2. Evaluation of Test Performance
Table 1 shows the accuracy, AUC score, precision, recall, and F1-score for the three models. The EfficientNetB0 model achieved the highest accuracy (95.5%), compared to the accuracy of 82.1% for MobileNetV3 and 88.1% for ResNet50. The EfficientNetB0 model also achieved the highest AUC (0.975), compared to the AUCs of 0.876 for MobileNetV3 and 0.954 for ResNet50. The EfficientNetB0 model was also able to achieve high precision (1.00), recall (0.89), and F1-score (0.94).
Figures 4 and
5 illustrate the receiver operating characteristic curve and the confusion matrix, respectively, for the EfficientNetB0 model.
3. Intuitive GUI
As illustrated in
Figures 6 and
7, we developed an intuitive GUI for doctors and patients to upload throat images. The developed web application is deployed at
https://exudative-pharyngitis-v2.herokuapp.com for the automated or augmented diagnosis of exudative pharyngitis using our EfficientNetB0 model.
IV. Discussion
1. Implications
We successfully trained an EfficientNetB0 model that can automatically diagnose exudative pharyngitis from non-pharyngitis. Compared to the two previous studies in the literature that also used machine learning for the automated diagnosis of pharyngitis, this study achieved slightly superior accuracy, at 95.5%, compared to an accuracy of 95.3% by Yoo et al. [
13] using an augmented ResNet50 model and an accuracy of 93.75% by Askarian et al. [
14] using a k-nearest neighbour algorithm. However, the AUC score of 0.975 in our study is slightly lower than the AUC score of 0.992 achieved by Yoo et al. [
13]. We also note that Yoo et al. [
13] and Askarian et al. [
14] did not deploy their models on a web or mobile application for clinical use.
The precision in this study was very high (1.00) and the recall was high (0.89). The two previous studies by Yoo et al. [
13] and Askarian et al. [
14] did not examine precision and recall; thus, we were not able to compare our models’ performance on these metrics with that of previous work. In our study where the precision was very high, at 1.00, the implication is that the model classified all non-pharyngitis patients correctly, thus avoiding the unnecessary use of antibiotics in patients who do not require them. The recall in this study was also high, at 0.89. This implies that the model can detect almost 9 in 10 patients who have exudative pharyngitis. These patients will be able to receive antibiotic treatment before the disease progresses to life-threatening complications.
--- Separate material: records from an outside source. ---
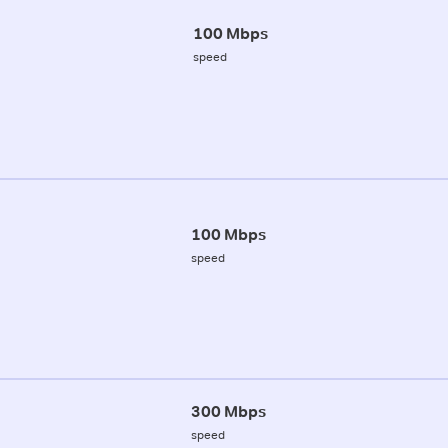
100 Mbps
speed
100 Mbps
speed
300 Mbps
speed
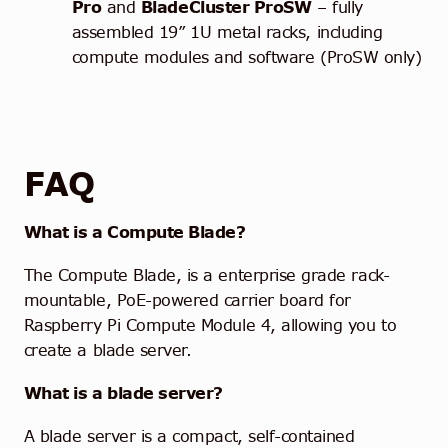
Pro
and
BladeCluster ProSW
– fully
assembled 19” 1U metal racks, including
compute modules and software (ProSW only)
FAQ
What is a Compute Blade?
The Compute Blade, is a enterprise grade rack-
mountable, PoE-powered carrier board for
Raspberry Pi Compute Module 4, allowing you to
create a blade server.
What is a blade server?
A blade server is a compact, self-contained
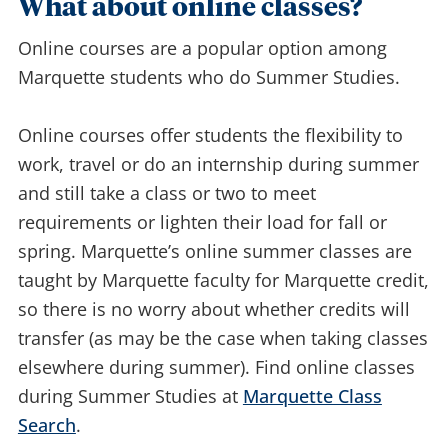
What about online classes?
Online courses are a popular option among
Marquette students who do Summer Studies.
Online courses offer students the flexibility to
work, travel or do an internship during summer
and still take a class or two to meet
requirements or lighten their load for fall or
spring. Marquette’s online summer classes are
taught by Marquette faculty for Marquette credit,
so there is no worry about whether credits will
transfer (as may be the case when taking classes
elsewhere during summer). Find online classes
during Summer Studies at
Marquette Class
Search
.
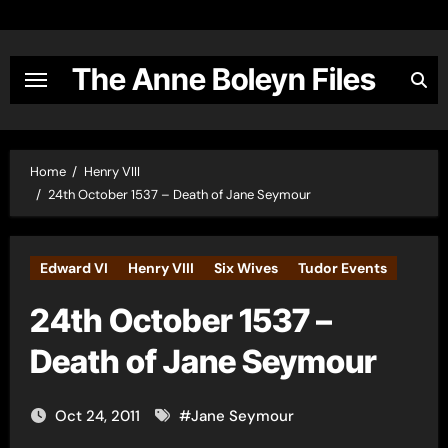
Skip
to
content
The Anne Boleyn Files
Home
Henry VIII
24th October 1537 – Death of Jane Seymour
Edward VI
Henry VIII
Six Wives
Tudor Events
24th October 1537 –
Death of Jane Seymour
Oct 24, 2011
#
Jane Seymour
We have deployed our model on a web application available at
https://exudative-pharyngitis-v2.herokuapp.com that can be used by patients to upload their own throat image for automated diagnosis of exudative pharyngitis. The application is to be used by patients with symptoms of acute respiratory infection (fever, sore throat, running nose and/or cough). The application can also be used by doctors to upload their patient’s throat image for augmented diagnosis of exudative pharyngitis. The application can be used as a second reader to aid the doctor in diagnosis. If the application is used to augment doctors’ diagnosis (in conjunction with a doctor reading the image uploaded by the patient), the accuracy and recall will likely be much higher, to the benefit of the patient.
2. Future Work
With Institutional Review Board approval and patients’ consent, the throat images uploaded can be used as additional training and testing data to further improve the model performance.
3. Conclusion
We trained a deep learning model based on EfficientNetB0 that can diagnose exudative pharyngitis. Our model was able to achieve the highest accuracy (95.5%) of all previous studies that used machine learning for the automated diagnosis of exudative pharyngitis. The model also achieved a very high precision of 1.00 and high recall of 0.89. As a proof of concept, we have deployed the model on a web application that can be used to augment the doctor’s diagnosis of exudative pharyngitis during telemedicine consultations.